### SOURCE DOCUMENT
'''
Julianne Jackson wants Salem’s leaders to denounce white supremacy.

More than 600 others agree, signing on to a change.org petition that demands city leaders create a public campaign against white supremacy by name and to arrest and prosecute members of far-right groups who have engaged in violence at the Capitol last year.

Jackson is one of the founders of Black Joy Oregon, which aims to spread “Black joy and culture in Oregon through grassroots advocacy.” She said she created the petition two weeks ago after sitting in at meetings with police officers, city councilors and school board members after the racial justice protests started in May.

Jackson said the one thing missing from those conversations was the acknowledgement of white supremacy.

“Everyone danced around it,” she said. “We can’t deal with the problem that’s going on in our city unless we say the word.”

Jackson plans to bring up the petition at Monday’s city council meeting and has presented several letters from local businesses who are in support of the effort.

The petition states that far-right groups like the Proud Boys and Patriot Prayer have displayed actions and rhetoric that are hateful, dangerous and often criminal.

“Your community has watched you play favorites long enough. We are extremely fatigued by the effort that it has taken to get even nominal recognition of the white nationalist foothold that YOU have allowed to take root in our city. We are the Capitol and if we do not stand for what is right and do it right now, Oregon is doomed to continue its racist history of division and discord with communities of color,” the petition reads.

The Proud Boys are a far-right, male-only, self-described “western chauvinist” group. Its members glorify political violence and have clashed with Black Lives Matter activists, anti-fascists and leftists during demonstrations across the country, including in Salem and Portland. The brawls have resulted in members of the Proud Boys facing assault and other serious charges.
'''
### RAW DATA
'''
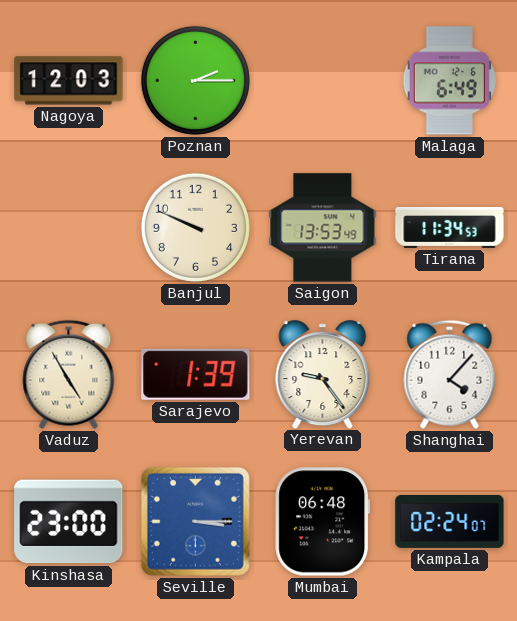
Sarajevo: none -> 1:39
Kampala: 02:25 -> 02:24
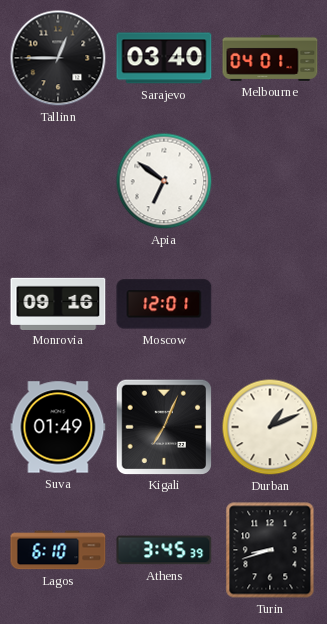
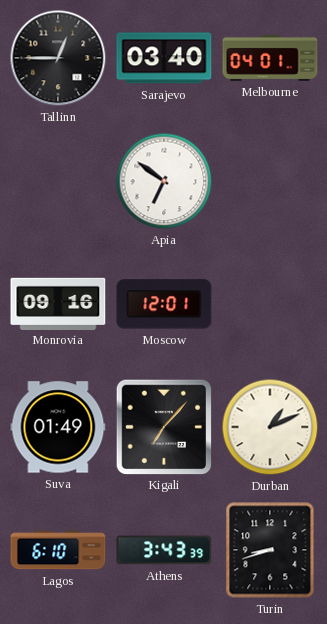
Kigali: 7:04 -> 7:07
Athens: 3:45 -> 3:43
'''
### WHAT YOU NEED TO DO
a) According to the article about the Salem petition against white supremacy, how many people besides Julianne Jackson have signed it?
b) Extend the article about the Salem petition against white supremacy, beginning after its final sentence.

### OUTPUTS IN ORDER
a) More than 600 people.

b)
Enrique Tarrio, the current leader of the Proud Boys, currently faces misdemeanor charges for burning a Black Lives Matter banner taken from a Black church in Washington D.C. in December.

Jackson said she’s hopeful a resolution denouncing white supremacy can pass, especially given Keizer’s recent denouncement of white supremacy.

She said white supremacy needs to be acknowledged for Salem to move forward with a commitment to racial equity.

“The denouncement itself goes a long way with the communities of color,” she said. “Just the denouncement itself is not enough, but it’s a start.”

She was one of several people who were assaulted during an event at the Oregon State Capitol in August. Jackson said several of those who committed assault against people of color haven’t faced consequences. The petition calls for people who have committed assault at those events to be held accountable.

The petition also noted that local leaders have made inferences that the behaviors exhibited by groups engaging in violence aren’t acceptable, but Salem Police Chief Trevor Womack is the only one who has specifically used the term “white supremacy” in a statement last month.

On Dec. 21, Mayor Chuck Bennett and councilor Chris Hoy released a statement that said they condemn and reject racist speech that spews hatred and vile.

“There is no place for hate in Salem, and the city will act to protect residents from actions that threaten their safety,” the statement read.

In November, City Manager Steve Powers released a statement that said he was dedicated to achieving equity and social justice.

“Working to end systemic racism and other violations of human rights is my ethical obligation,” he wrote.

But Jackson said: “Just simply saying, ‘Hate is not welcome here’ is not enough.”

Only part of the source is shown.